The mean IOPs for the right and left eyes were 15.95 mmHg and 14.25 mmHg with no significant association with CCT. This was similar to the mean IOP values of 15.31±2.57 mmHg reported by Weietal[22]. Comparatively, among Palestinian children aged 7-15 years, the mean IOPs for the right and left eyes were of lower values of 12.5±2.2 mmHg and 12.3±2.2 mmHg respectively and no significant differences were observed in relation to age or gender between CCT and IOP[23]. Another comprehensive Meta-analysis carried out among healthy Iranian children showed that the mean IOP in all races was 16.22 mmHg (95%CI: 15.48-16.97) while the highest measurement of 17.38 mmHg (95%CI: 15.77-18.98) was found in black children with Indians recording the lowest IOP of 12.02 mmHg (95%CI: 11.40-12.64)[3]. These probably suggest that intraocular pressure measurement may vary with race, ethnicity and age. A positive correlation of increasing IOP with 100 μm in CCT was also noticed among the Malay children aged 8-16 years[24]. The mean axial length (AL) recorded in this study was 22.10 mm. This was similar to the findings in Turkey where between the age groups 3 to more than 12 years with 2 years interval, the AL (mm) measurements were between 20.49-22.95 (mean range: 22.02) mm which is very close to our findings[16].
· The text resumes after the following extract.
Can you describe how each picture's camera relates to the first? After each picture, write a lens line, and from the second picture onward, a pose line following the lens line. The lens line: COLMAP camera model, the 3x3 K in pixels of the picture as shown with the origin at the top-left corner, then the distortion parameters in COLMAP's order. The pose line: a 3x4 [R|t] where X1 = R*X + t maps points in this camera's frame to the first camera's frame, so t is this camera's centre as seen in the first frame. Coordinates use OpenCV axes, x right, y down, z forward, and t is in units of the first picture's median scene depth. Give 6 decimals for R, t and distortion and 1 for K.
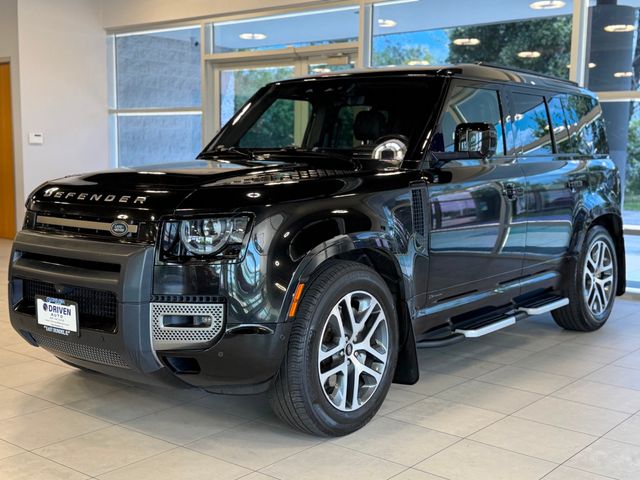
lens RADIAL K [[807.5, 0, 320.0], [0, 807.5, 240.0], [0, 0, 1]] dist [0.140725, -0.401471]
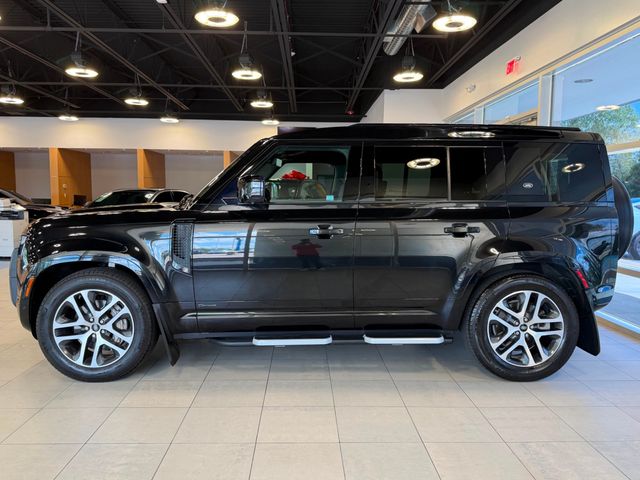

Limitations of study: this study had a small sample size which could affect the power of the study. It was also a hospital-based study which means that the result is only a reflection of those that presented to the hospital. The strength of the study lies in the fact that it is a specialized study which can only be carried out in a specialist center and therefore could suggest a true estimate of the values.